Nous en saurons davantage ce soir à 18 heures. C’est le délai dans lequel les candidats passés au second tour peuvent se retirer s’ils le souhaitent. En France, on appelle cela «le désistement». Cette fois, le passage est vraiment crucial. Un chiffre suffit à clarifier le concept : lors des dernières élections législatives, au second tour, il y a eu moins de 10 compétitions dites «triangulaires» ; dans le cas actuel, 297. Pour tenter d’empêcher le Rassemblement national d’atteindre la majorité absolue, Macron et Mélenchon ont tous deux demandé aux candidats de leurs partis respectifs arrivés troisièmes de s’abstenir, afin de concentrer les voix. Tous les candidats en lice seront-ils prêts à suivre «les conseils des chefs» ? Les inconnues ne se limitent pas à ce point d’interrogation. Car les partisans du Président et ceux de la France Insoumise, LFI (le parti de Mélanchon) se détestent «cordialement». Lequel d’entre eux votera pour quelqu’un qu’ils considéraient jusqu’à hier comme un dur adversaire ? Et combien, plutôt que de le faire, préféreront déserter les urnes ? Un politologue français, Alain Lançelot, a soutenu que les élections en France sont souvent décidées par ceux qui refusent de voter, pénalisant ainsi leur propre camp. Ce qui se passe aujourd’hui confirme sa théorie. Enfin, autre inconnue : que feront les restes des gaullistes, qui ont tout de même réussi à récolter quelques voix ? Il leur est difficile de voter pour les héritiers de Jean Marie Le Pen ; Mais plus encore pour soutenir un candidat d’extrême gauche. Bref, la tentative de Macron de rassembler tout le monde contre le danger de la droite (extrême), comme il était facile de le prévoir, se heurte à divers obstacles : il n’y a plus la «discipline républicaine» d’autrefois ! Aujourd’hui, c’est une voie étroite et à géométrie variable.
Selon les toutes dernières informations en provenance de Paris, deux cents candidats qualifiés pour le second tour, presque tous de gauche ou des macronistes, s’étaient déjà désistés cet après-midi, afin d’empêcher une triangulaire et de contrer le Rassemblement national, dans la plupart des cas. Cette liste peut encore évoluer jusqu’à 18 heures, limite fixée pour le dépôt des candidatures du second tour, qui va se dérouler dimanche 7 juillet.
Ce n’est que dimanche que nous saurons comment cela va se terminer. Les sondages ne manqueront certainement pas. Ils nous en diront moins que d’habitude.
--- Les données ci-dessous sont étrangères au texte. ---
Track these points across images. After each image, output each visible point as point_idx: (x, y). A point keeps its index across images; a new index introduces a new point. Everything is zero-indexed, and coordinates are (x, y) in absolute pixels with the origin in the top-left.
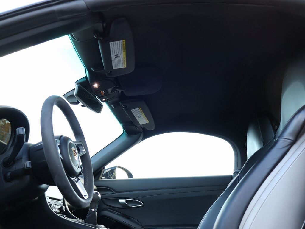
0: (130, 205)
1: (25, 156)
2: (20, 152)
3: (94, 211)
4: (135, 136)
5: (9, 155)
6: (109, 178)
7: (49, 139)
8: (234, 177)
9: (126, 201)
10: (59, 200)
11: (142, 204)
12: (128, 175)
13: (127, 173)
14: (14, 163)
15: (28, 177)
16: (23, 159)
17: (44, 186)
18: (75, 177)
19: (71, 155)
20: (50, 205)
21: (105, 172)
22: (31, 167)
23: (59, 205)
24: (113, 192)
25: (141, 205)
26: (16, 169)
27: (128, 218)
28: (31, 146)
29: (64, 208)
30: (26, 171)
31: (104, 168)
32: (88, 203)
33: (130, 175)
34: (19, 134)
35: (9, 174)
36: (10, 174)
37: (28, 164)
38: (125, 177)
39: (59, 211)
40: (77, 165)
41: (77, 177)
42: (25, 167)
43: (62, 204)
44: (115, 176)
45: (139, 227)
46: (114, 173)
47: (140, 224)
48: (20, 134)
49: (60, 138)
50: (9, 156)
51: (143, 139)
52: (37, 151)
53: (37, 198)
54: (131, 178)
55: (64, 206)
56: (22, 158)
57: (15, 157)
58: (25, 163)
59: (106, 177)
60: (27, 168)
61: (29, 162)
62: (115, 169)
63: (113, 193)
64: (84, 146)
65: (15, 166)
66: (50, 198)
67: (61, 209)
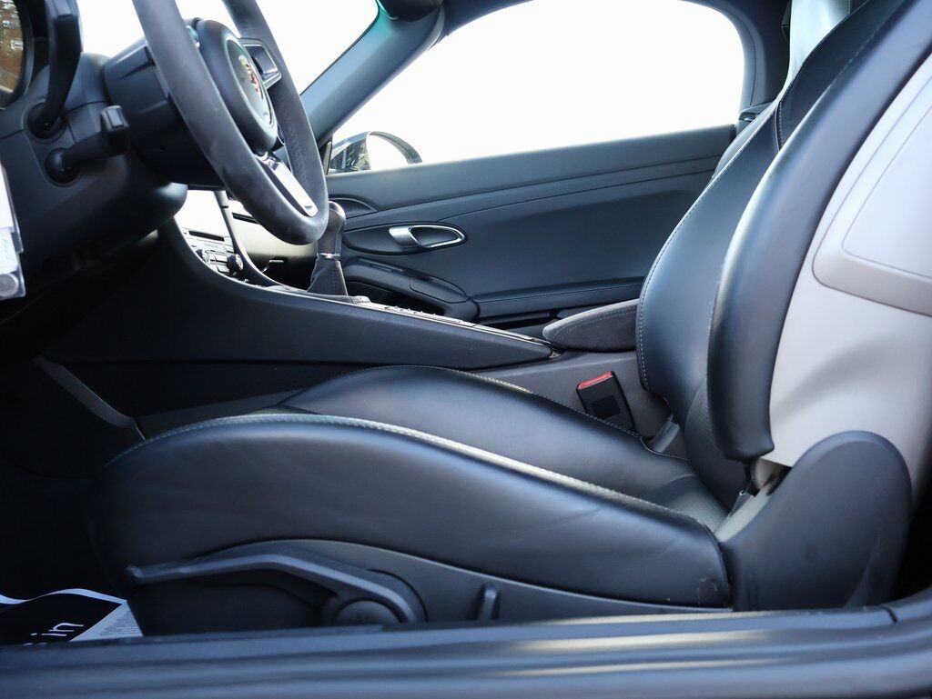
0: (427, 242)
1: (93, 96)
2: (73, 83)
3: (333, 260)
4: (420, 24)
5: (42, 97)
6: (348, 168)
7: (166, 24)
8: (743, 127)
9: (414, 231)
10: (221, 239)
11: (461, 237)
12: (408, 158)
13: (402, 151)
14: (65, 124)
15: (120, 162)
16: (90, 107)
17: (174, 189)
18: (267, 153)
19: (242, 80)
20: (200, 253)
21: (335, 152)
22: (126, 124)
23: (222, 254)
24: (369, 209)
25: (459, 240)
26: (78, 140)
27: (424, 278)
28: (102, 62)
29: (238, 260)
30: (112, 141)
31: (331, 140)
32: (321, 227)
33: (411, 154)
34: (61, 17)
35: (58, 158)
36: (62, 156)
37: (114, 116)
38: (398, 162)
39: (227, 270)
40: (266, 113)
41: (271, 155)
42: (109, 127)
43: (232, 249)
44: (367, 163)
45: (460, 299)
46: (361, 155)
47: (459, 291)
48: (61, 13)
49: (195, 23)
50: (44, 100)
51: (446, 31)
52: (127, 75)
53: (154, 234)
54: (415, 162)
55: (237, 255)
56: (84, 105)
57: (64, 102)
58: (104, 114)
59: (339, 168)
60: (113, 127)
61: (117, 109)
62: (364, 141)
63: (368, 212)
64: (273, 57)
65: (71, 131)
66: (193, 233)
67: (231, 264)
De nombreux électeurs se décideront au dernier moment, en fonction de leur ressenti lors de cette semaine cruciale. Si Le Pen obtenait la majorité absolue, nous connaîtrions une cohabitation sans précédent. Autrement, le jeu pour le gouvernement deviendra bien plus imprévisible. Et, si seulement la majorité absolue n’était que de justesse, une alliance entre la droite (extrême) et les gaullistes pourrait même voir le jour.
Ces derniers ne remporteront pas beaucoup de sièges, mais ils pourraient s’avérer décisifs. Quoi qu’il en soit, la Ve République telle que nous l’avons connue jusqu’à présent peut être considérée comme enterrée. Ce qui s’annonce sera à découvrir.